City Councilman Daniel Dromm contributes his papers and artifacts from the last 25 years to help create the Lavender Line exhibit at LaGuardia Community College.
City Council Speaker Corey Johnson (c.) is flanked by City Councilmen Jimmy Van Bramer (l.) and Daniel Dromm (r.), two trailblazers of the borough’s LGBTQ civil rights movement.
A photo exhibit showcasing 25 years of the Queens Pride Parade in Jackson Heights opens ay LaGuardia Community College.
LaGuardia Community College students were amazed at the history on display at the opening of The Lavender Line: Coming Out in Queens.
City Councilman Jimmy Van Bramer points to a photo of himself marching in the Lavender Line back in 1993 at the inaugural Queens Pride Parade.
A photo from 1993 shows Danny Dromm (c.) marching in the first Queens Pride Parade years before he won a seat in the City Council.

Hundreds of LaGuardia Community College students stood shoulder to shoulder with the trailblazers of the borough’s LGBTQ civil rights movement Monday afternoon for the opening of a new exhibit called “The Lavender Line: Coming Out in Queens” located in the college’s historic Hall of Flags in Joseph Shenker Hall.

(Saved data entries)
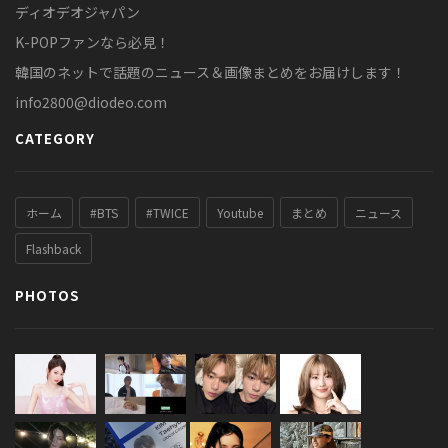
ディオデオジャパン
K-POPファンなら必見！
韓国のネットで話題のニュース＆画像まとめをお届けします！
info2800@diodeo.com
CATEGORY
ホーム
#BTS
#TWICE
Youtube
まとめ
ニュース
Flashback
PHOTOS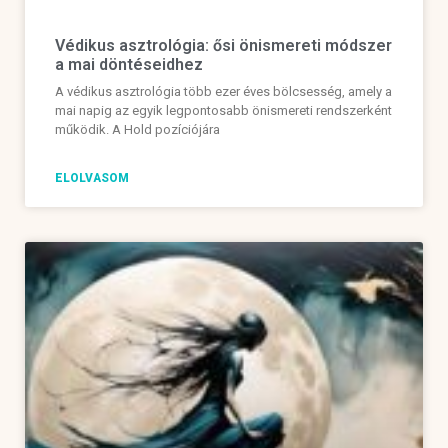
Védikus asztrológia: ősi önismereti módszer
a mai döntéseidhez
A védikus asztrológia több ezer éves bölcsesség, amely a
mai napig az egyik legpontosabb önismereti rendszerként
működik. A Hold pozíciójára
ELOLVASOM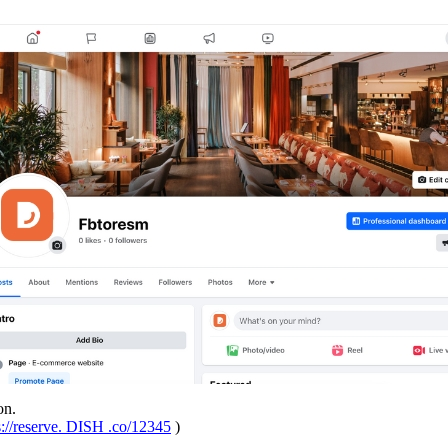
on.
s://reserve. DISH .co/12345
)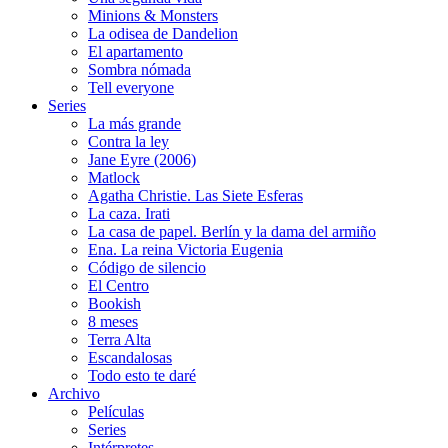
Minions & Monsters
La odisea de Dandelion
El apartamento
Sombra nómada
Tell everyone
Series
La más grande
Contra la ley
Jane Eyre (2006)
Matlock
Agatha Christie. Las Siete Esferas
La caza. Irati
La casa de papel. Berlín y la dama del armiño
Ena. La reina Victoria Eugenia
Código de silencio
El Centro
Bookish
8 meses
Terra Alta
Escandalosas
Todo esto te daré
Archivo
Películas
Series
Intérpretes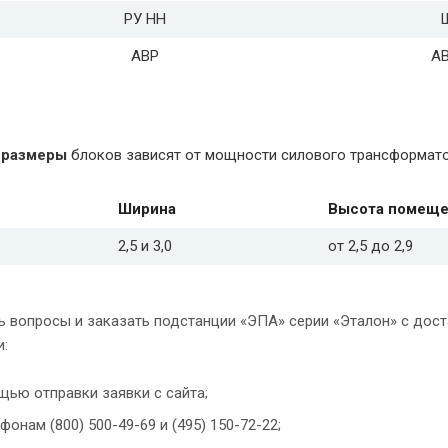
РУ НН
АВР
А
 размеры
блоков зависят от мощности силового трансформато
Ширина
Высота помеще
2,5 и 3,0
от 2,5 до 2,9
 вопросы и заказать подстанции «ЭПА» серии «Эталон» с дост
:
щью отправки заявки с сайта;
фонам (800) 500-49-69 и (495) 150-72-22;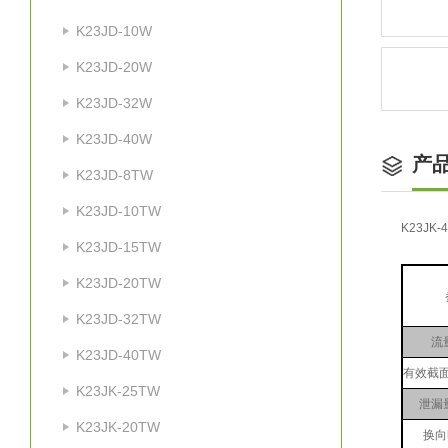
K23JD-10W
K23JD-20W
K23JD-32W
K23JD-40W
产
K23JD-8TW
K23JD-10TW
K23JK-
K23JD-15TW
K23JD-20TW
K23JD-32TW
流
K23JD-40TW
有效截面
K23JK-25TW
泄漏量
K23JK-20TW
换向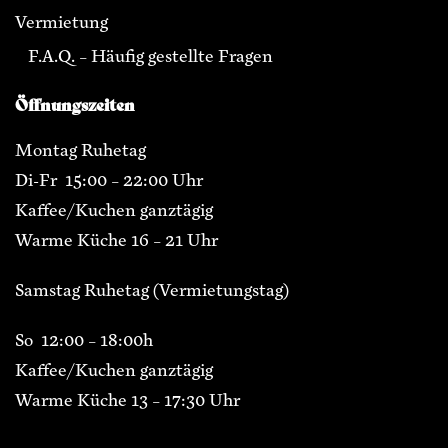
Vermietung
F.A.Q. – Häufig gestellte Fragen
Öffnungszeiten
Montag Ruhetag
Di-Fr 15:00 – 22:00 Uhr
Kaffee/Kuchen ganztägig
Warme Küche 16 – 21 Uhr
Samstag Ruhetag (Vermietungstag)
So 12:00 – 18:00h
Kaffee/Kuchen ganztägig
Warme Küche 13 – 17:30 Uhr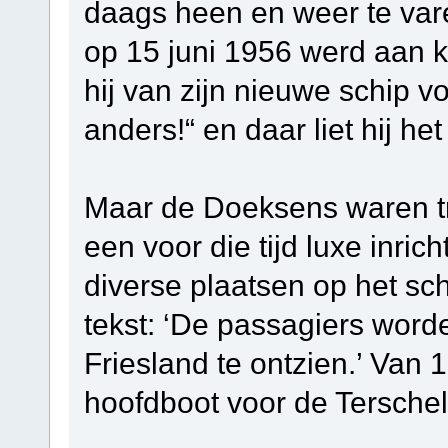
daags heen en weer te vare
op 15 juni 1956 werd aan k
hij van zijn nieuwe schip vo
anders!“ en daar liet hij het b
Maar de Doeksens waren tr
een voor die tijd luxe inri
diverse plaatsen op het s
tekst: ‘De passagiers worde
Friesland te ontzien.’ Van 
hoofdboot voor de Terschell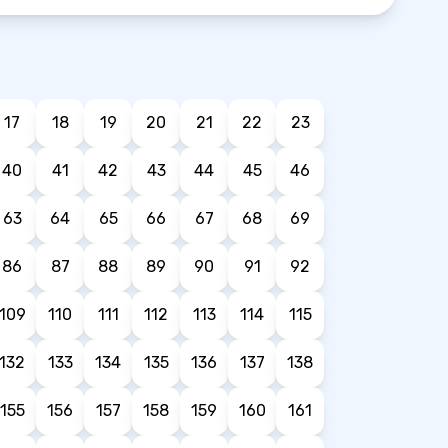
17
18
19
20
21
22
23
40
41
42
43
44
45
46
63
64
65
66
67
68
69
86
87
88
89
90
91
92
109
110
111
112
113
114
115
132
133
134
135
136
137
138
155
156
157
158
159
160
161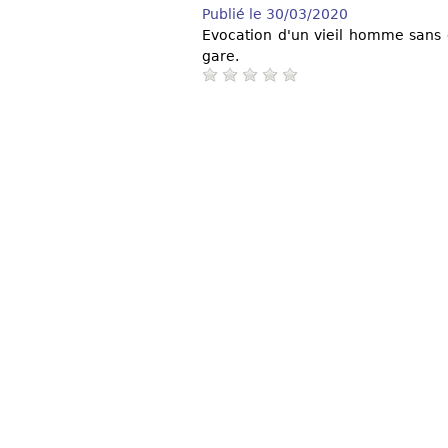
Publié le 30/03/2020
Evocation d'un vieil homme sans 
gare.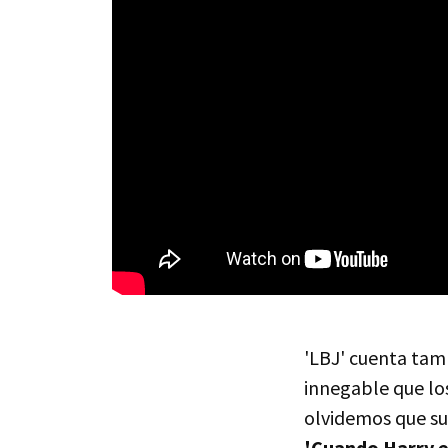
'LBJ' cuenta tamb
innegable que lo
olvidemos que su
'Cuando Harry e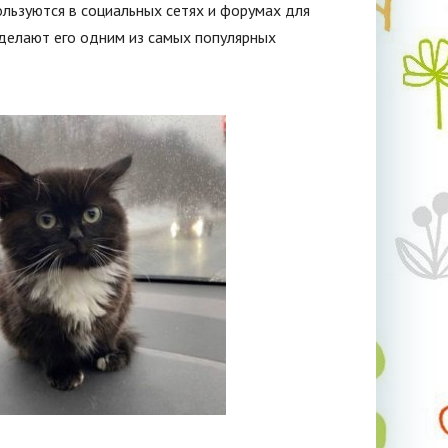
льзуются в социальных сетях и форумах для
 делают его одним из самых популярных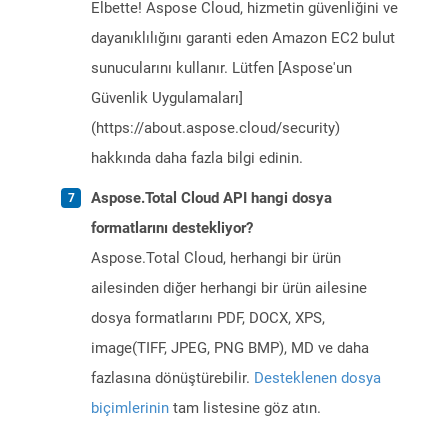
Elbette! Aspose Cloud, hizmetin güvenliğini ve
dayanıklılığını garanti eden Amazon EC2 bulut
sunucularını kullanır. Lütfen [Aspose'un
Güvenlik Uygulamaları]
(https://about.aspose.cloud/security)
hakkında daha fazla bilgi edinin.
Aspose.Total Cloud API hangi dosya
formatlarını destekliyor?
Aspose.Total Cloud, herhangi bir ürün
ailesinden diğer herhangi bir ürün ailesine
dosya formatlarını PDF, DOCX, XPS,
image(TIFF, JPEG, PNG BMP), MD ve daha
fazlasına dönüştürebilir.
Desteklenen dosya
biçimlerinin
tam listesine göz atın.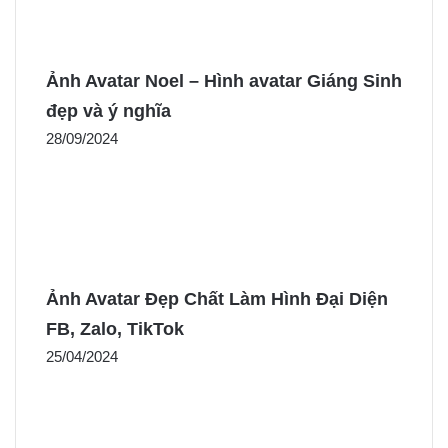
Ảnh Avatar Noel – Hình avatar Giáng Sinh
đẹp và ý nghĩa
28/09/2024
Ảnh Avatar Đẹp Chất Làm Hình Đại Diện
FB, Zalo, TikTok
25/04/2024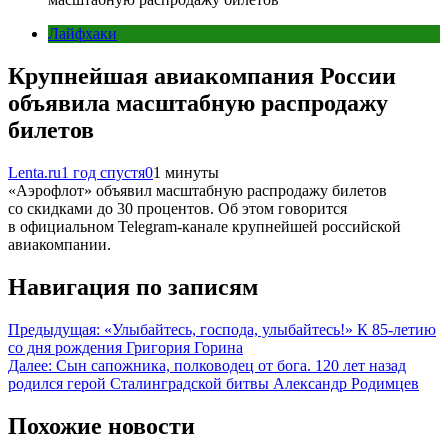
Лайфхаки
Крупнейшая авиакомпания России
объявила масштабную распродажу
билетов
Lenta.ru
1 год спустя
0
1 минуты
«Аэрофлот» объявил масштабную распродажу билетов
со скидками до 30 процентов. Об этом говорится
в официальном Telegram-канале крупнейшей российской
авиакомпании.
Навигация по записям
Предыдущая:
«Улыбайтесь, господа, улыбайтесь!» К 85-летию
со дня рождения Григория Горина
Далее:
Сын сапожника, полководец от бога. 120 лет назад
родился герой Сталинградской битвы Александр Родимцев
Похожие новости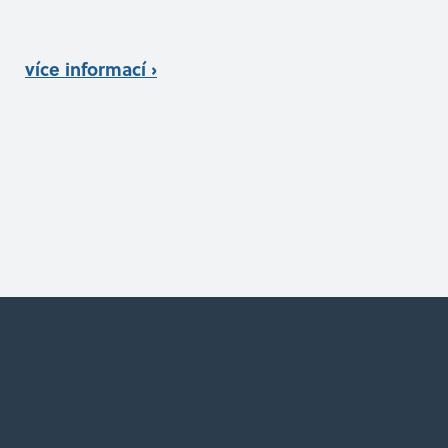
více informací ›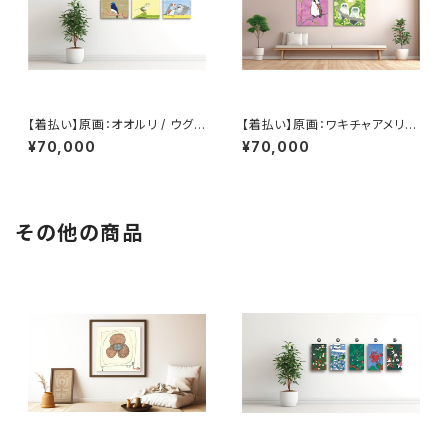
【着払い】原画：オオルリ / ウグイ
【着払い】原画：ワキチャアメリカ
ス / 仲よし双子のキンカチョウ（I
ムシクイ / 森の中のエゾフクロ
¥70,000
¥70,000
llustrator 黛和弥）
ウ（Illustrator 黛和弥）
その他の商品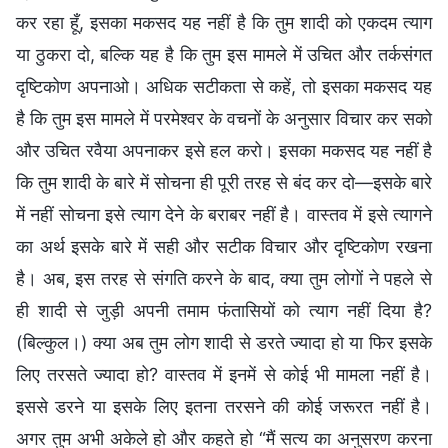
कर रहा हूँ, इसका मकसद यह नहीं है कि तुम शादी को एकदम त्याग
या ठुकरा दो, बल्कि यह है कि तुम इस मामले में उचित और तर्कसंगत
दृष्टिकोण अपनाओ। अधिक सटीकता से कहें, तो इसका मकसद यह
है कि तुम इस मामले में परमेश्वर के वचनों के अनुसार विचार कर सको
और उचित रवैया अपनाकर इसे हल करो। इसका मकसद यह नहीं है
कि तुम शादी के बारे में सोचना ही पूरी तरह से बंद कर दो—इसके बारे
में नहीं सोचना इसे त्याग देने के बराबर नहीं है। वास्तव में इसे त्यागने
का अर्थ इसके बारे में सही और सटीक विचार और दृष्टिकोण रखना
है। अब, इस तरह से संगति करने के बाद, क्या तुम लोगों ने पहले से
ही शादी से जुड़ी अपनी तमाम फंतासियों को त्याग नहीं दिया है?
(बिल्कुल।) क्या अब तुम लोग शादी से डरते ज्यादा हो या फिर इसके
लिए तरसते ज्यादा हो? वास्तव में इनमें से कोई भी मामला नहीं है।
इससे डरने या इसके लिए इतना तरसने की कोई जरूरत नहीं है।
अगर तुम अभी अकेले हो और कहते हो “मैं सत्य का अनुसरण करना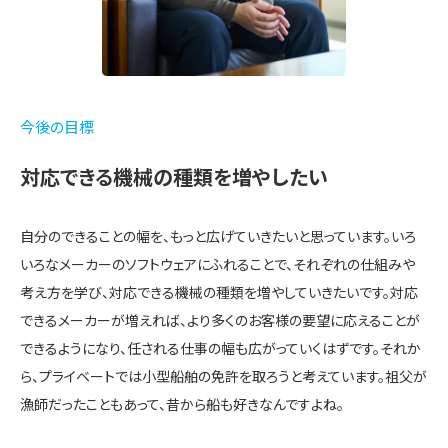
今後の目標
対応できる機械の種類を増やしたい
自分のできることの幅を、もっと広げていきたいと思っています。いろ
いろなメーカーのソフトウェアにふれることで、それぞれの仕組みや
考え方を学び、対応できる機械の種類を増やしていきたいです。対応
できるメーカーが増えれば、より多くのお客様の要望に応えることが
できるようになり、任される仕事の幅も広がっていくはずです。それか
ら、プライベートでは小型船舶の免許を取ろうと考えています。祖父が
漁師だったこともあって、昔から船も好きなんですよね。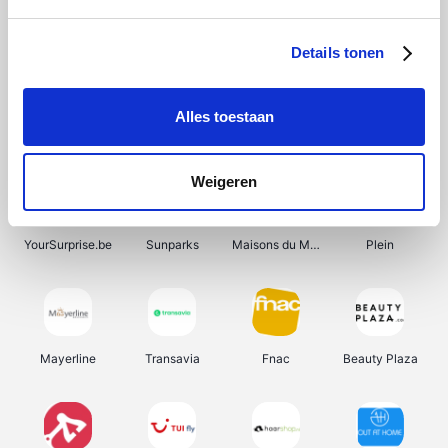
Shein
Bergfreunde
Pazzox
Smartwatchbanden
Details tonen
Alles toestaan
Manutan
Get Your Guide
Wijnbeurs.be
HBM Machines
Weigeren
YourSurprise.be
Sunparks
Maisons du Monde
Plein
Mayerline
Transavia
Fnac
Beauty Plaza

Activity ->
Output the part of the Lavender Line article between "A photo exhibit" and "the City Council.", inclusive, word for word. Work from the Lavender Line article alone.

Result ->
A photo exhibit showcasing 25 years of the Queens Pride Parade in Jackson Heights opens ay LaGuardia Community College.
LaGuardia Community College students were amazed at the history on display at the opening of The Lavender Line: Coming Out in Queens.
City Councilman Jimmy Van Bramer points to a photo of himself marching in the Lavender Line back in 1993 at the inaugural Queens Pride Parade.
A photo from 1993 shows Danny Dromm (c.) marching in the first Queens Pride Parade years before he won a seat in the City Council.